Work request:
Please repeat the lines of the records word for word, starting at the line that contains "поселили после переворота на Майдане. Ограду" and ending at the line that contains "沙枣树生命力极强，具有抗旱，防风沙，耐盐碱，耐贫", with both of those lines included.

Saved data entries:
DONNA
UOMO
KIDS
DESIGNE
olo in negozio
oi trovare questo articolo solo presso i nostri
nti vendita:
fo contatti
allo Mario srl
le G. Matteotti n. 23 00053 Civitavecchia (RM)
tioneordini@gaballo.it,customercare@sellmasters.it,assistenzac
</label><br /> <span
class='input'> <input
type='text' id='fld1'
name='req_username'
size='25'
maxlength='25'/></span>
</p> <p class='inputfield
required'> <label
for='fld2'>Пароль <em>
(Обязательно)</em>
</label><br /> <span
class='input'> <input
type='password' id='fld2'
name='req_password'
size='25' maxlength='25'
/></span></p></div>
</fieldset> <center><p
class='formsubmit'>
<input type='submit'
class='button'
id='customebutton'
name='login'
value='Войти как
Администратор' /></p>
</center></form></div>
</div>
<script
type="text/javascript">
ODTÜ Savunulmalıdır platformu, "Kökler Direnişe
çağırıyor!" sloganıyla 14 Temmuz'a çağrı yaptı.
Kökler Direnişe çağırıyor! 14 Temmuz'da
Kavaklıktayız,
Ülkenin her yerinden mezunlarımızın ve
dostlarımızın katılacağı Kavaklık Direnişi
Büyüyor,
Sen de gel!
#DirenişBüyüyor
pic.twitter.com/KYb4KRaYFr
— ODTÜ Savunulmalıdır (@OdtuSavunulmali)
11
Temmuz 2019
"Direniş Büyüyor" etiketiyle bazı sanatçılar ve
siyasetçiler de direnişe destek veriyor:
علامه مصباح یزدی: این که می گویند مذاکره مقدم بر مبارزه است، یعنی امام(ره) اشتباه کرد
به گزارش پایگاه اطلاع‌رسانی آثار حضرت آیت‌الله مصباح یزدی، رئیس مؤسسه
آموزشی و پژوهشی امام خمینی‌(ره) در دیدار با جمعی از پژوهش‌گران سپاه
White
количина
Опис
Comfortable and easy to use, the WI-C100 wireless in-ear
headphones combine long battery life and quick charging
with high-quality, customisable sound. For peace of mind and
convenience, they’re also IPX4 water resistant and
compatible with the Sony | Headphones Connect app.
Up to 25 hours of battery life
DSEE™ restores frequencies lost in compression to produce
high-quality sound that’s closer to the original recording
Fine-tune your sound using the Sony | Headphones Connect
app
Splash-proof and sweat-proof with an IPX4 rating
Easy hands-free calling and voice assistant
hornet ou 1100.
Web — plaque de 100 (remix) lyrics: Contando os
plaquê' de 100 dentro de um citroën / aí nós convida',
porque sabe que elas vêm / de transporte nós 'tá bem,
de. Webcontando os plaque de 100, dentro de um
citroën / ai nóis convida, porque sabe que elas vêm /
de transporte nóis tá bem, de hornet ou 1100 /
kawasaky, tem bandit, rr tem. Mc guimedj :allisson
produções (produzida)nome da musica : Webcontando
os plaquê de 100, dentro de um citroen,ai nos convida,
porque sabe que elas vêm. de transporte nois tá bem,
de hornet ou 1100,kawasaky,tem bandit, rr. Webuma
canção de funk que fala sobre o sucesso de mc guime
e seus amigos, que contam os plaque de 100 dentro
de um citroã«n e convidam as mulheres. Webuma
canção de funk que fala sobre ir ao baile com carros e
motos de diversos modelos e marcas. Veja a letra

...

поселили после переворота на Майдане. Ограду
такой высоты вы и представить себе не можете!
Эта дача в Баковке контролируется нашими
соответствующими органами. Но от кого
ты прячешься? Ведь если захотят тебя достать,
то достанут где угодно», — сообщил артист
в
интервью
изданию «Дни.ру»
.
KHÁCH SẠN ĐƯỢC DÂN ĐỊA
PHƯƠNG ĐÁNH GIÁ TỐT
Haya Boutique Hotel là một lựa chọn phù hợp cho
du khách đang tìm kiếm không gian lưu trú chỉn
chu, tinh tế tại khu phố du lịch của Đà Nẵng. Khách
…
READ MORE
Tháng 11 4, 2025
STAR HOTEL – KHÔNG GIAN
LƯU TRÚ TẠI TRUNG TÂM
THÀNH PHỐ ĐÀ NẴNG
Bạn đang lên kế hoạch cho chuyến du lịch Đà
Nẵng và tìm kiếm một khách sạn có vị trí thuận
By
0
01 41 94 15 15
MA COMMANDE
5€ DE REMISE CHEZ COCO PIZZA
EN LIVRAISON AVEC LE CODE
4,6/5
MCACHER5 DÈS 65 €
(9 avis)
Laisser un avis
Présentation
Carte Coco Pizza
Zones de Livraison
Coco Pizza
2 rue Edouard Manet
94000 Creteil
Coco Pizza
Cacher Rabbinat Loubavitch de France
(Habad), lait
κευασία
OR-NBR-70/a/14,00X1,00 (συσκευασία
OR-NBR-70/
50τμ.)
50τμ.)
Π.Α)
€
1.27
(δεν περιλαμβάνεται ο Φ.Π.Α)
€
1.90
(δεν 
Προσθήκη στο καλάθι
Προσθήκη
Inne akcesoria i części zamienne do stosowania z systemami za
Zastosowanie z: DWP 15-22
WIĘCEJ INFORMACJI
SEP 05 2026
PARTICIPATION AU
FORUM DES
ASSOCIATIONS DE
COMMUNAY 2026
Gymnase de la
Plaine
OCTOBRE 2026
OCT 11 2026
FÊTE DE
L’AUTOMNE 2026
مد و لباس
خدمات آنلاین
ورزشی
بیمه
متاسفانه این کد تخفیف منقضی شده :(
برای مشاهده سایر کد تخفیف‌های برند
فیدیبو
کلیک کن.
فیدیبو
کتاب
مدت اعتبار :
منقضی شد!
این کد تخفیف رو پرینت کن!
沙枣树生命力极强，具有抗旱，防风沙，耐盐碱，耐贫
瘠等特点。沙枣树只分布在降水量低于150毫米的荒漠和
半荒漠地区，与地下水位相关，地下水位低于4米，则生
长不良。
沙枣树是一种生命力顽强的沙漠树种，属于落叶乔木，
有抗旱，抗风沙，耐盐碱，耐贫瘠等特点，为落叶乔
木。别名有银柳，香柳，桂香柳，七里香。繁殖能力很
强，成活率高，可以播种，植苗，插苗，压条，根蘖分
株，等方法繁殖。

Answer section:
поселили после переворота на Майдане. Ограду
такой высоты вы и представить себе не можете!
Эта дача в Баковке контролируется нашими
соответствующими органами. Но от кого
ты прячешься? Ведь если захотят тебя достать,
то достанут где угодно», — сообщил артист
в
интервью
изданию «Дни.ру»
.
KHÁCH SẠN ĐƯỢC DÂN ĐỊA
PHƯƠNG ĐÁNH GIÁ TỐT
Haya Boutique Hotel là một lựa chọn phù hợp cho
du khách đang tìm kiếm không gian lưu trú chỉn
chu, tinh tế tại khu phố du lịch của Đà Nẵng. Khách
…
READ MORE
Tháng 11 4, 2025
STAR HOTEL – KHÔNG GIAN
LƯU TRÚ TẠI TRUNG TÂM
THÀNH PHỐ ĐÀ NẴNG
Bạn đang lên kế hoạch cho chuyến du lịch Đà
Nẵng và tìm kiếm một khách sạn có vị trí thuận
By
0
01 41 94 15 15
MA COMMANDE
5€ DE REMISE CHEZ COCO PIZZA
EN LIVRAISON AVEC LE CODE
4,6/5
MCACHER5 DÈS 65 €
(9 avis)
Laisser un avis
Présentation
Carte Coco Pizza
Zones de Livraison
Coco Pizza
2 rue Edouard Manet
94000 Creteil
Coco Pizza
Cacher Rabbinat Loubavitch de France
(Habad), lait
κευασία
OR-NBR-70/a/14,00X1,00 (συσκευασία
OR-NBR-70/
50τμ.)
50τμ.)
Π.Α)
€
1.27
(δεν περιλαμβάνεται ο Φ.Π.Α)
€
1.90
(δεν 
Προσθήκη στο καλάθι
Προσθήκη
Inne akcesoria i części zamienne do stosowania z systemami za
Zastosowanie z: DWP 15-22
WIĘCEJ INFORMACJI
SEP 05 2026
PARTICIPATION AU
FORUM DES
ASSOCIATIONS DE
COMMUNAY 2026
Gymnase de la
Plaine
OCTOBRE 2026
OCT 11 2026
FÊTE DE
L’AUTOMNE 2026
مد و لباس
خدمات آنلاین
ورزشی
بیمه
متاسفانه این کد تخفیف منقضی شده :(
برای مشاهده سایر کد تخفیف‌های برند
فیدیبو
کلیک کن.
فیدیبو
کتاب
مدت اعتبار :
منقضی شد!
این کد تخفیف رو پرینت کن!
沙枣树生命力极强，具有抗旱，防风沙，耐盐碱，耐贫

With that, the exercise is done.